> _抜粋_
((

救命不可能の判断や臨床的脳死で、“脳死”と言ってはいけない
医学的には皮膚も組織 日本救急医学会が会員に注意を喚起

 日本救急医学会はニュースレター vol.9-2000で、皮膚の採取・組織移植の実施について、そして臨床的脳死の定義について、会員の注意を喚起した。以下は日本救急医学会雑誌11巻9号巻頭に掲載されたニュースレターから。

皮膚は、臓器ですか? 組織ですか?

 医学的には「皮膚は臓器」と考えられていますが、法的には皮膚は「組織」のカテゴリーに入ります。3年前に「臓器の移植に関する法律」(臓器移植法と略)が施行されましたが、この法律がカバーするのは、心臓、肺、肝臓、腎臓、眼球等の「臓器」で、皮膚等の「組織」は法の対象外です。厚生省の“「臓器の移植に関する法律」の運用に関する指針(ガイドライン)”には、組織移植の取扱いとして、「法が規定しているのは、臓器の移植等についてであって、皮膚、血管、心臓弁、骨等の組織の移植については対象としておらず、また、これらの組織の移植のための特段の法令はないが、通常本人又は遺族の承諾を得た上で医療上の行為として行われ、医療的見地、社会的見地等から相当とみとめられる場合には許容されるものであること。」と書かれています。すなわち、法的には、臓器移植と組織移植は全くことなる扱いとなります。

 組織移植の実施に際し、この相当性の判断には、国の規定がない現状では、学術団体としての学会が重要な使命を担う立場にあります。例えば、日本熱傷学会では、スキンバンク検討委員会が中心となり死体からの皮膚採取や保存のマニュアルや施設の基準が示されています。臓器移植法は、その附則に「3年を目途として、この法律の施行の状況を勘案し、その全般について検討が加えられ、」と記されています。今年の秋は、その3年目にあたります。この「全般についての検討」は、国会で行われますが、これに組織移植のことが含まれるか否かは不明です。国会での検討の過程は、衆議院のHPで逐一知ることができます。

))

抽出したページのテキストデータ

((

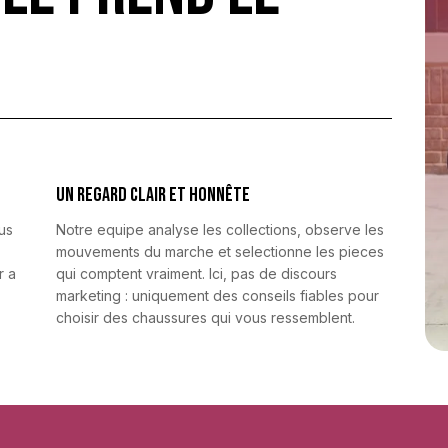
Un regard clair et honnête
ous
Notre equipe analyse les collections, observe les
mouvements du marche et selectionne les pieces
r a
qui comptent vraiment. Ici, pas de discours
marketing : uniquement des conseils fiables pour
choisir des chaussures qui vous ressemblent.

))

> _やること_
皮膚の組織移植と臓器移植法についての抜粋を、最後の文のあとから書き進めること。

> _回答欄_
 

臨床的脳死

 臨床的脳死という言葉の定義を改めて確認したいと思います。この言葉は、医療の現場(臨床医)から発したものではなく、前項でも紹介した臓器移植の指針(ガイドライン)で示された言葉です。しかし、日々の臨床でも使用可能であり、今後医学用語として定着する可能性があります。この言葉が生まれる背景には、脳死判定における無呼吸テストの侵襲性の問題があります。脳死の判定方法は幾つもありますが、診断を確定する上で等しく重要視するのがこの無呼吸テストです。このテストを抜きに脳死の診断は、不可能であると言っても過言ではないでしょう。しかし、このテストは他の検査(脳幹反射の確認、脳波検査など)に比べ遥かに侵襲度が高いのも事実です。そこで、この無呼吸テストを除外し、1)深昏睡、2)瞳孔が固定し、瞳孔径が左右とも4mm以上であること、3)脳幹反射の消失、4)平坦脳波の4条件を満たしたものを臨床的脳死と診断します。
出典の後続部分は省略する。